As part of an AZA-trademarked Species Survival Plan (SSP®), zoos keep a studbook with the desired genetic characteristics of wolves available for breeding. Chicago’s Brookfield Zoo has been breeding pedigreed wolves with expert help from the Institute of Canine Biology, a professional association of dog breeders. The Brookfield Zoo and the Endangered Wolf Center in St. Louis are now using artificial insemination to insure the continuation of their Mexican wolf breed.

The Endangered Wolf Center is concerned about “ill-informed minority opinion manipulated by extremists.” One might think this describes the ranchers who have consistently, often lethally, opposed wolf reintroduction. But no, they are talking about animal activists who have protested the way zoos and aquaria treat the animals they keep for display and research.

What struck fear in the hearts of the Endangered Wolf Center? Their statement was issued shortly after public opinion forced a fellow AZA member, SeaWorld, to abandon much of its orca entertainment. To this day, SeaWorld, like other zoos, claims to be primarily interested in protecting endangered species.

The Chicago Zoological Society (CZS), which operates Brookfield Zoo, has been studying dolphins in captivity. Not surprisingly, CZS is also concerned about presenting itself and its fellow AZA members to the public as protectors of animal welfare.

Instead of establishing a system of government-funded healthcare, the Obama Administration put in a system of insurance subsidies. The Trump-Pence Administration is now attacking even this inadequate system, forcing progressives to defend Obamacare while organizing for a proper healthcare system. Environmentalists face a similar dilemma after Dan Ashe, Obama’s director of the U.S. Fish and Wildlife Service (USFWS), established a cross-fostering scheme to insure zoos a ready supply of wolf breeding stock. Cross-fostering guarantees that zoos will receive wildborn wolves in exchange for any wolves they release into the wild. Environmentalists are now forced to defend a deeply flawed wolf reintroduction program in the face of opposition from Republicans and western Democrats.

Fortunately, USFWS has not applied its experiment rule to the population of orcas now struggling to survive off the Pacific Northwest coast. If it had, the U.S. government would have paid whaling fleets to capture all the orcas and give them to Sea World to breed in their exhibits.

What will happen as we enter the post-lawsuit era?

A recent statement (7/12/18) from the Center for Biological Diversity and others points out the failure of cross-fostering as plan to establish genetic diversity. Also gives brief history of Mexican wolves. They conclude:

Under pressure from the powerful livestock industry that uses public lands, from 2007 to 2015 the Service released just five captive-born wolves and, unlike before, none of them were released with a longstanding mate and pups.

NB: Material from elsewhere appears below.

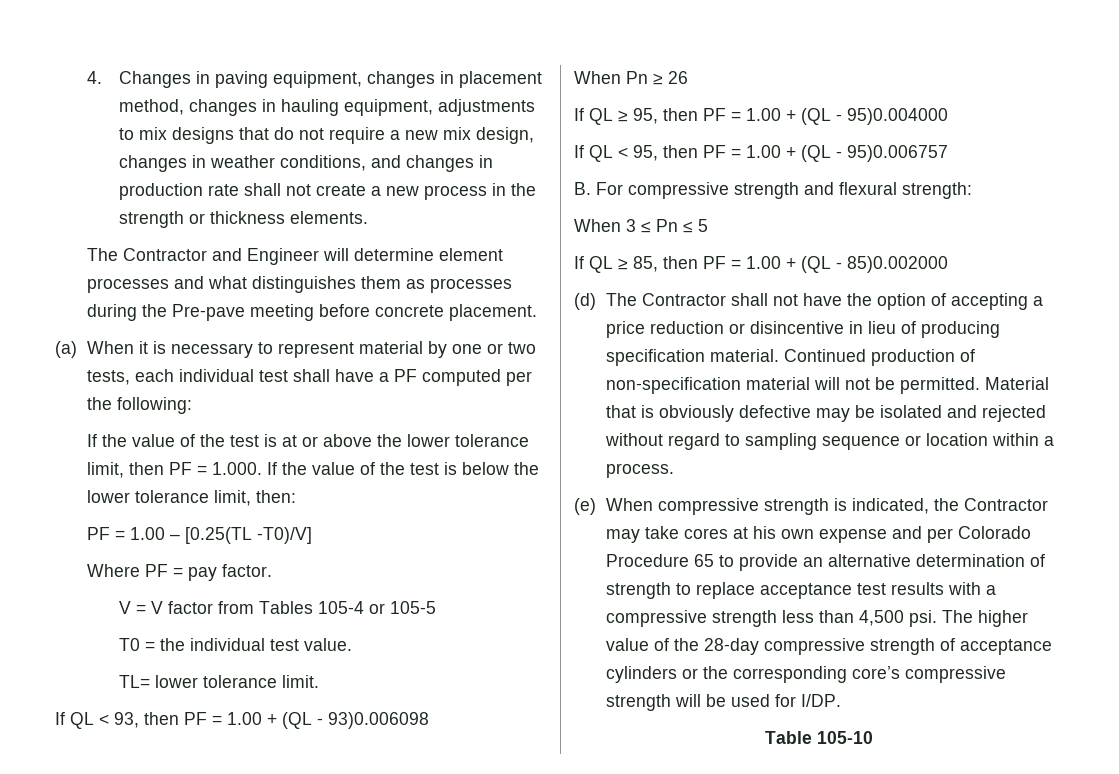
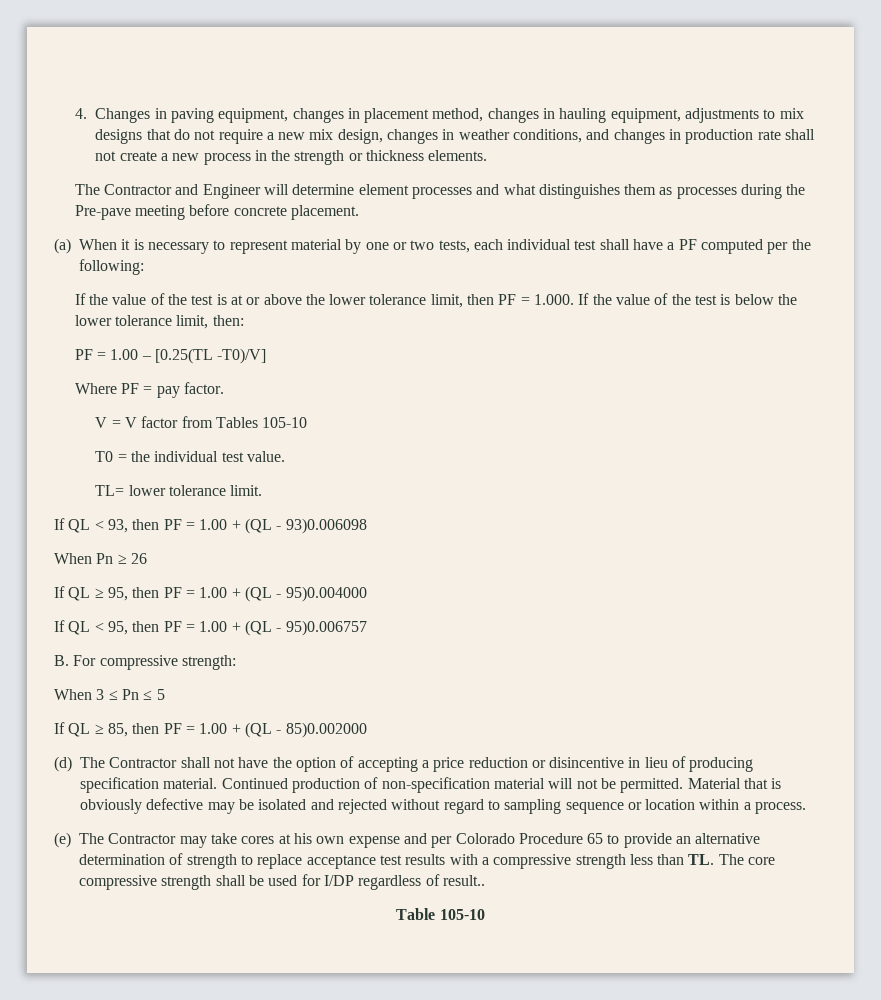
[318,601,437,614] 105-4 or 105-5 -> [262,417,308,428] 105-10
[734,182,897,199] strength and flexural -> (178, 662) none
[606,498,960,515] When compressive strength is indicated, the -> [79,833,104,844] The
[859,610,1029,627] [606,638,1053,655] [606,666,1007,683] [606,694,842,711] 4,500 psi. The higher value of the 28-day compressive strength of acceptance cylinders or the corresponding core’s compressive strength will be used for I/DP. -> [688,854,776,865] [79,874,485,890] TL. The core compressive strength shall be used for I/DP regardless of result..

Scientists have criticized the Fish and Wildlife Service’s 2017 Mexican wolf recovery plan that calls for release of 12 pups annually as insufficient to address inbreeding, even if fully implemented and if the pups survive and reproduce at predicted rates that have yet to be achieved. Conservationists have challenged the plan in court.

This is the problem: while briefly acknowledging the opposition from the livestock industry, the presumed solution is what Biological Diversity proclaims at the top of their homepage: “We’ve sued Trump 81 times and we’re just getting started.” But the Federalist Society Supreme Court, along with the continuing restructure of lower courts, marks the end of the era of lawsuits.

There is an alternative to slowly watching endangered species protections disappear under all three branches of the Federal Government. Wild wolves introduced into Yellowstone National Park have been roaming throughout the Northern Rockies on to the West Coast. The Rocky Mountain Wolf Project is now working to restore gray wolves to Colorado. If their campaign is successful it will begin to establish a wildlife corridor for gray wolves, including the Mexican wolf subspecies, to thrive and reproduce throughout the West.